The first piece of Piper’s work that I saw was the Vanilla Nightmares series, which use newspaper articles on racism and apartheid as a background for her drawings depicting subjugation, confrontation, eroticism and vulnerability in a series of figures in poses. The first message that was brought home to me in Piper’s work was brutality of racial stereotyping and the objectification of women, particularly black women.


Vanilla Nightmares #2


Vanilla Nightmares #9


Vanilla Nightmares #8


While I greatly admired the bravery in her art and the message that she was sending through these contorted bodies and shaven heads, I could not understand the intimacy of her work, and the obvious connection she had with the pieces. Upon first glance, one would say that Adrian Piper is white. Her "Self-Portrait Exaggerating My Negroid Features" is part of Piper’s pivotal exploration of her own identity as a white-skinned African-American in a racist society.


Portrait Exaggerating my Negroid Features


While, based on society’s superficial conventions of racial classification she is considered white, Adrian Piper considers herself to be one of those white Americans that fit the “One Drop Rule” which essentially states that one drop of African blood is enough to classify you as black. Historically, Piper comes from a black family, and she associates with the black race.

Her appearance as a light-skinned woman meant that she often found herself interacting in exclusively white circles, which meant that perhaps her most infamous piece of art travelled with her to many a social occasion. Piper began to carry calling cards on her person when in white company, and should someone make a particularly racist remark, they would be presented with the following message from the artist:




Piper’s work is abrasive and confrontational, and leaves no room to tip toe around the uncomfortable topic of racial discrimination. This is why her art is so successful – it is accessible to all those who view it, in one way or another. Piper does not intend to address an audience made up exclusively of philosophers, intellectuals and black movement sympathizers. She is reaching out to an audience which she sees as being “very much like a recalcitrant lover” (Art Beat 1992) , and as long her audience is made uncomfortable and forced to think then her artwork has served its purpose.

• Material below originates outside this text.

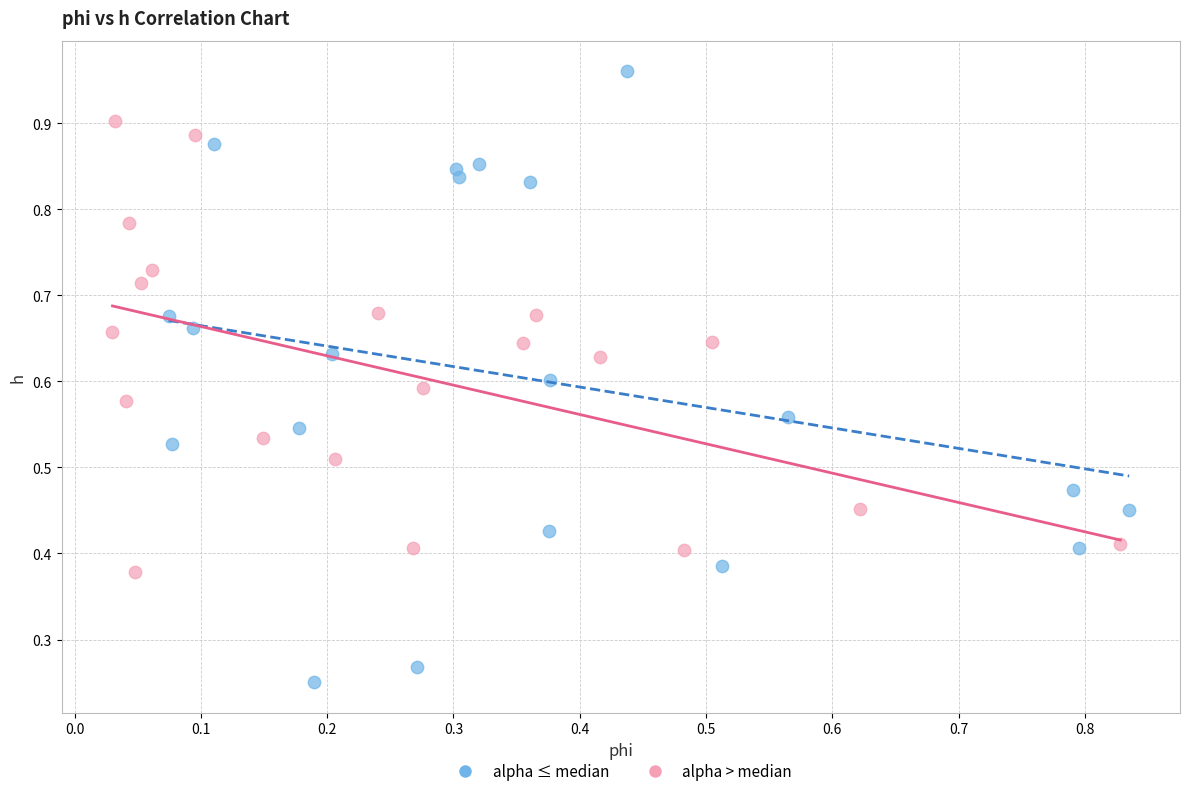

Which series reaches the maximum Y coordinate?

alpha ≤ median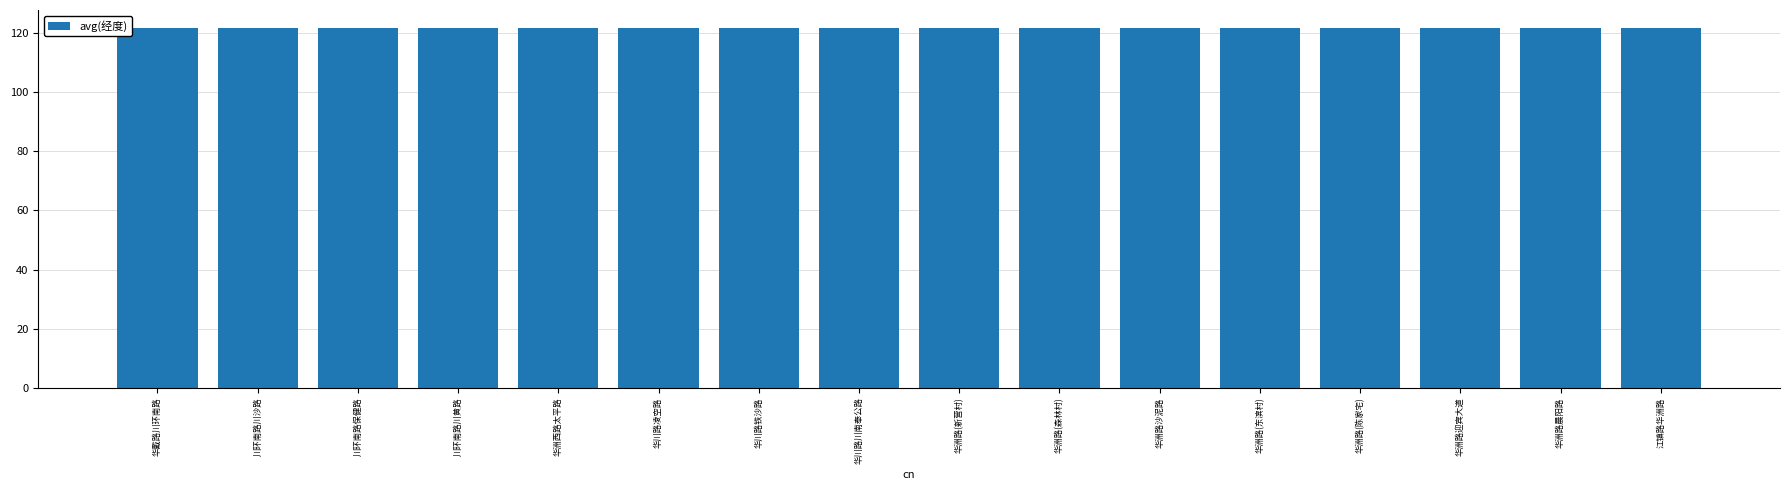

What position from the left is 川环南路保健路?

3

I particularly like Piper’s work for several reasons. On a philosophical level I appreciate her agenda regarding racial stereotyping, which is something I have come across as a white African living on foreign shores, however, in terms of technique, I love Piper’s expressive method of working, and the different temperatures and textures of anger that come through in her drawings, particularly in the Vanilla Nightmares series. I admire the way she echoes the malleability of the human psyche in her choice of medium, and I especially love the way she represents the human form in her drawings – rounded, full and powerful.
I believe Adrian Piper is a revolutionary figure in the world of art and philosophy. Her work has greatly influenced my own and I have no doubt will continue to do so.




Works cited:

Art beat. (1992, Oct 13). The Village Voice, pp. S12-S12.